Problem requirements.
Could you reproduce every record below exactly, excluding all pictures?

━━ Extracted material

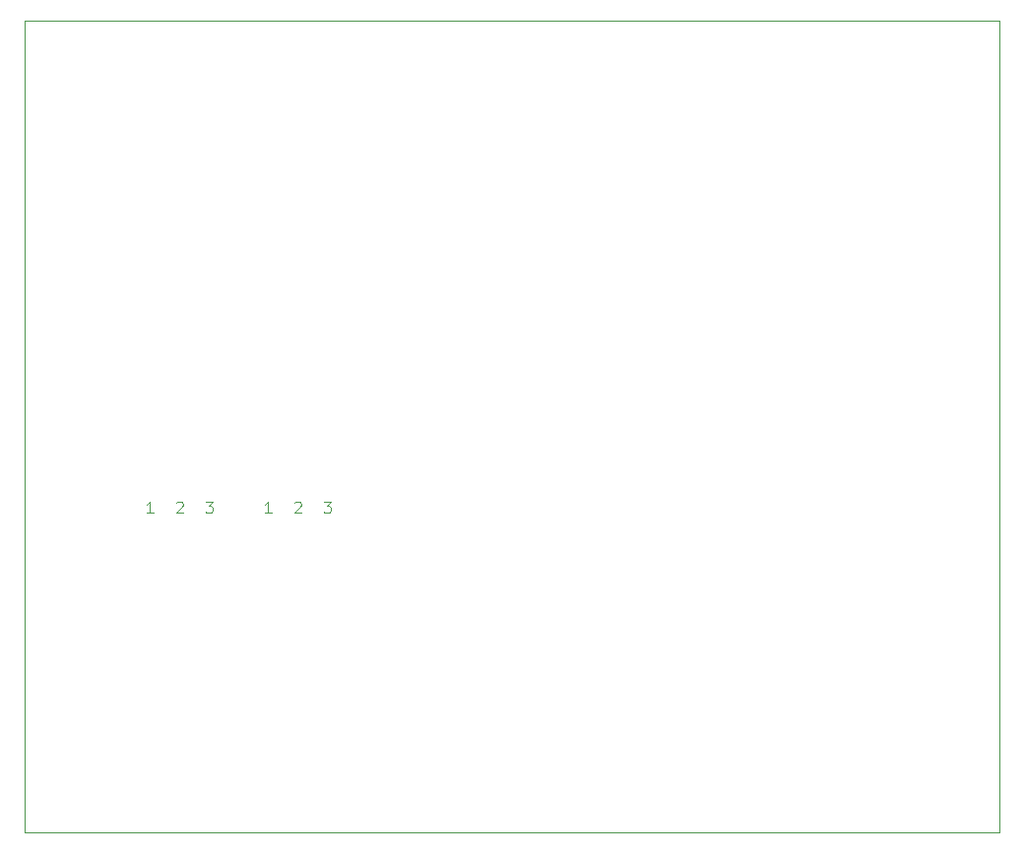
<source format=gbr>
G04 #@! TF.GenerationSoftware,KiCad,Pcbnew,(5.1.2)-2*
G04 #@! TF.CreationDate,2019-10-06T07:15:54-10:00*
G04 #@! TF.ProjectId,differential_robot(v1),64696666-6572-4656-9e74-69616c5f726f,rev?*
G04 #@! TF.SameCoordinates,Original*
G04 #@! TF.FileFunction,Profile,NP*
%FSLAX46Y46*%
G04 Gerber Fmt 4.6, Leading zero omitted, Abs format (unit mm)*
G04 Created by KiCad (PCBNEW (5.1.2)-2) date 2019-10-06 07:15:54*
%MOMM*%
%LPD*%
G04 APERTURE LIST*
%ADD10C,0.050000*%
G04 APERTURE END LIST*
D10*
X72390000Y-71120000D02*
X72390000Y-73660000D01*
X156210000Y-71120000D02*
X72390000Y-71120000D01*
X156210000Y-140970000D02*
X156210000Y-71120000D01*
X72390000Y-140970000D02*
X156210000Y-140970000D01*
X72390000Y-73660000D02*
X72390000Y-140970000D01*
X83464644Y-113482380D02*
X82893215Y-113482380D01*
X83178930Y-113482380D02*
X83178930Y-112482380D01*
X83083691Y-112625238D01*
X82988453Y-112720476D01*
X82893215Y-112768095D01*
X85438292Y-112577619D02*
X85485911Y-112530000D01*
X85581149Y-112482380D01*
X85819245Y-112482380D01*
X85914483Y-112530000D01*
X85962102Y-112577619D01*
X86009721Y-112672857D01*
X86009721Y-112768095D01*
X85962102Y-112910952D01*
X85390673Y-113482380D01*
X86009721Y-113482380D01*
X87932086Y-112482380D02*
X88551134Y-112482380D01*
X88217800Y-112863333D01*
X88360658Y-112863333D01*
X88455896Y-112910952D01*
X88503515Y-112958571D01*
X88551134Y-113053809D01*
X88551134Y-113291904D01*
X88503515Y-113387142D01*
X88455896Y-113434761D01*
X88360658Y-113482380D01*
X88074943Y-113482380D01*
X87979705Y-113434761D01*
X87932086Y-113387142D01*
X98092086Y-112482380D02*
X98711134Y-112482380D01*
X98377800Y-112863333D01*
X98520658Y-112863333D01*
X98615896Y-112910952D01*
X98663515Y-112958571D01*
X98711134Y-113053809D01*
X98711134Y-113291904D01*
X98663515Y-113387142D01*
X98615896Y-113434761D01*
X98520658Y-113482380D01*
X98234943Y-113482380D01*
X98139705Y-113434761D01*
X98092086Y-113387142D01*
X95598292Y-112577619D02*
X95645911Y-112530000D01*
X95741149Y-112482380D01*
X95979245Y-112482380D01*
X96074483Y-112530000D01*
X96122102Y-112577619D01*
X96169721Y-112672857D01*
X96169721Y-112768095D01*
X96122102Y-112910952D01*
X95550673Y-113482380D01*
X96169721Y-113482380D01*
X93624644Y-113482380D02*
X93053215Y-113482380D01*
X93338930Y-113482380D02*
X93338930Y-112482380D01*
X93243691Y-112625238D01*
X93148453Y-112720476D01*
X93053215Y-112768095D01*
M02*

</source>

━━━━

Exercise response.
<source format=gbr>
G04 #@! TF.GenerationSoftware,KiCad,Pcbnew,(5.1.2)-2*
G04 #@! TF.CreationDate,2019-10-06T07:15:54-10:00*
G04 #@! TF.ProjectId,differential_robot(v1),64696666-6572-4656-9e74-69616c5f726f,rev?*
G04 #@! TF.SameCoordinates,Original*
G04 #@! TF.FileFunction,Profile,NP*
%FSLAX46Y46*%
G04 Gerber Fmt 4.6, Leading zero omitted, Abs format (unit mm)*
G04 Created by KiCad (PCBNEW (5.1.2)-2) date 2019-10-06 07:15:54*
%MOMM*%
%LPD*%
G04 APERTURE LIST*
%ADD10C,0.050000*%
G04 APERTURE END LIST*
D10*
X72390000Y-71120000D02*
X72390000Y-73660000D01*
X156210000Y-71120000D02*
X72390000Y-71120000D01*
X156210000Y-140970000D02*
X156210000Y-71120000D01*
X72390000Y-140970000D02*
X156210000Y-140970000D01*
X72390000Y-73660000D02*
X72390000Y-140970000D01*
X83464644Y-113482380D02*
X82893215Y-113482380D01*
X83178930Y-113482380D02*
X83178930Y-112482380D01*
X83083691Y-112625238D01*
X82988453Y-112720476D01*
X82893215Y-112768095D01*
X85438292Y-112577619D02*
X85485911Y-112530000D01*
X85581149Y-112482380D01*
X85819245Y-112482380D01*
X85914483Y-112530000D01*
X85962102Y-112577619D01*
X86009721Y-112672857D01*
X86009721Y-112768095D01*
X85962102Y-112910952D01*
X85390673Y-113482380D01*
X86009721Y-113482380D01*
X87932086Y-112482380D02*
X88551134Y-112482380D01*
X88217800Y-112863333D01*
X88360658Y-112863333D01*
X88455896Y-112910952D01*
X88503515Y-112958571D01*
X88551134Y-113053809D01*
X88551134Y-113291904D01*
X88503515Y-113387142D01*
X88455896Y-113434761D01*
X88360658Y-113482380D01*
X88074943Y-113482380D01*
X87979705Y-113434761D01*
X87932086Y-113387142D01*
X98092086Y-112482380D02*
X98711134Y-112482380D01*
X98377800Y-112863333D01*
X98520658Y-112863333D01*
X98615896Y-112910952D01*
X98663515Y-112958571D01*
X98711134Y-113053809D01*
X98711134Y-113291904D01*
X98663515Y-113387142D01*
X98615896Y-113434761D01*
X98520658Y-113482380D01*
X98234943Y-113482380D01*
X98139705Y-113434761D01*
X98092086Y-113387142D01*
X95598292Y-112577619D02*
X95645911Y-112530000D01*
X95741149Y-112482380D01*
X95979245Y-112482380D01*
X96074483Y-112530000D01*
X96122102Y-112577619D01*
X96169721Y-112672857D01*
X96169721Y-112768095D01*
X96122102Y-112910952D01*
X95550673Y-113482380D01*
X96169721Y-113482380D01*
X93624644Y-113482380D02*
X93053215Y-113482380D01*
X93338930Y-113482380D02*
X93338930Y-112482380D01*
X93243691Y-112625238D01*
X93148453Y-112720476D01*
X93053215Y-112768095D01*
M02*

</source>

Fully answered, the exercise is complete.